Un servidor se expresa como se expresa, seguro que por culpa de que es un carca-mal y no ha hecho suficiente meditación zen, amén de la repulsión que siento por la estética merengosa y el eufemismo autocomplaciente, pero repito que todo lo que acabo de contar así no está reñido con que el hombre me pareciera buena gente. Pero buena gente también era mi tía Obdulia (q.e.p.d.) y nadie la invitaba a impartir cursos de innovación docente. Ahora que lo pienso, qué carrerón podría haber hecho mi tía en estas lides de la teoría educativa.

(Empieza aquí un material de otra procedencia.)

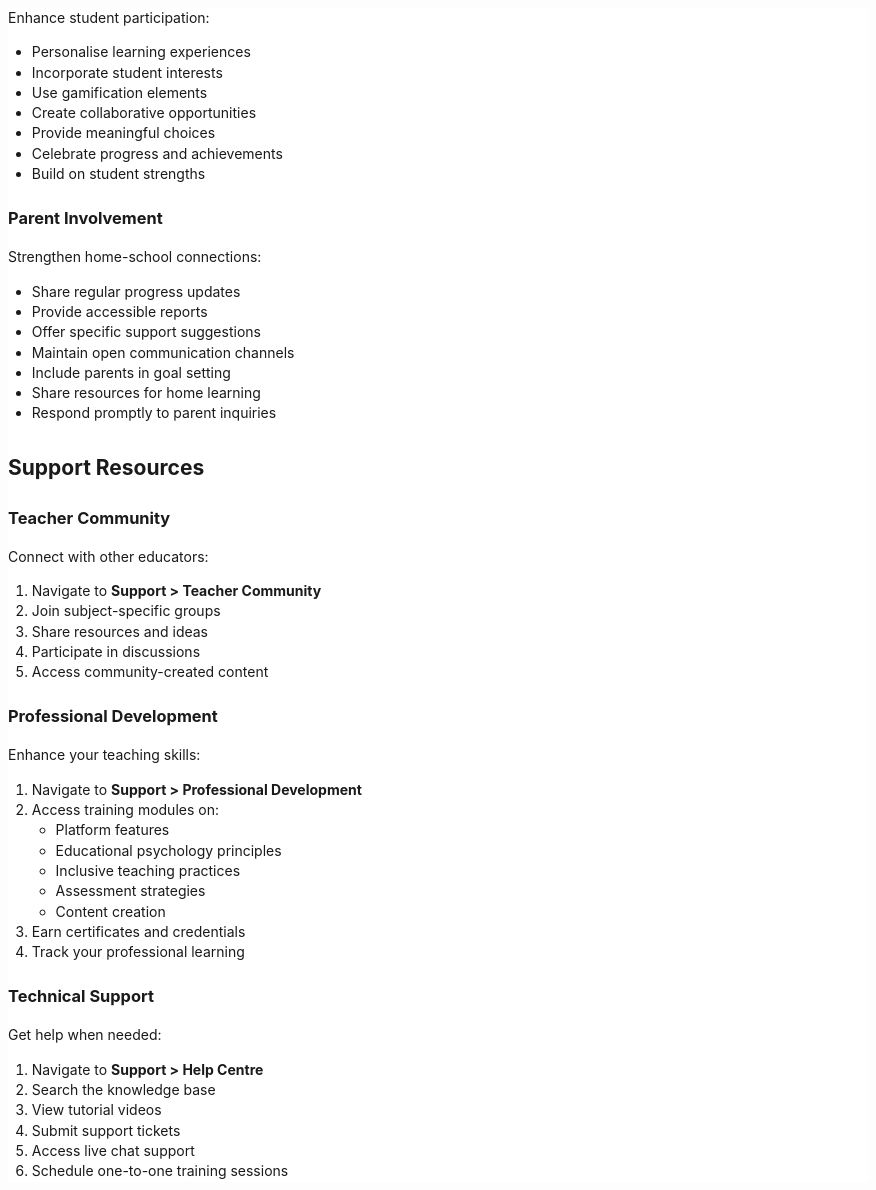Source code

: Enhance student participation:

- Personalise learning experiences
- Incorporate student interests
- Use gamification elements
- Create collaborative opportunities
- Provide meaningful choices
- Celebrate progress and achievements
- Build on student strengths

### Parent Involvement

Strengthen home-school connections:

- Share regular progress updates
- Provide accessible reports
- Offer specific support suggestions
- Maintain open communication channels
- Include parents in goal setting
- Share resources for home learning
- Respond promptly to parent inquiries

## Support Resources

### Teacher Community

Connect with other educators:

1. Navigate to **Support > Teacher Community**
2. Join subject-specific groups
3. Share resources and ideas
4. Participate in discussions
5. Access community-created content

### Professional Development

Enhance your teaching skills:

1. Navigate to **Support > Professional Development**
2. Access training modules on:
   - Platform features
   - Educational psychology principles
   - Inclusive teaching practices
   - Assessment strategies
   - Content creation
3. Earn certificates and credentials
4. Track your professional learning

### Technical Support

Get help when needed:

1. Navigate to **Support > Help Centre**
2. Search the knowledge base
3. View tutorial videos
4. Submit support tickets
5. Access live chat support
6. Schedule one-to-one training sessions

A lo que iba, para acabar, es a que lo que no puede ser no puede ser. No puede ser que se nos dé gato por liebre de esta manera, no puede ser que al profesorado se lo humille poco menos que obligándolo a aguantar estas cosas, no puede ser que las universidades se gasten los cuartos en estas mentecateces, no puede ser que se nos intente convencer de que esto lo exige Bolonia y de que por esta vía vamos a mejorar una barbaridad nuestra docencia, no puede ser que se nos tome por ingenuos espectadores de sermones baratos o por consumidores decadentes de manuales de autoayuda para gentes sin seso, no puede ser que la teoría, cualquier teoría -la pedagógica, la psicológica, la política, la jurídica...- se degrade a estos niveles de simplismo y consigna fofa. No puede ser, y tenemos los decentes con autoestima y libres de chantaje que dar la batalla. No basta quejarse en la cafetería y seguir tragando en el BOE y en el día a día, es necesario dar la batalla y reclamar respeto, respeto a nosotros y respeto a la universidad que nos da de comer. Es un imperativo moral dar la cara y decir las cosas donde y cuando hay que decirlas, plantarse, dar guerra, aunque nos repliquen que somos unos reaccionarios, que qué horrible carácter y que tenemos excitado el Edipo.
Me voy a apuntar a más cursos. Seguiré informando.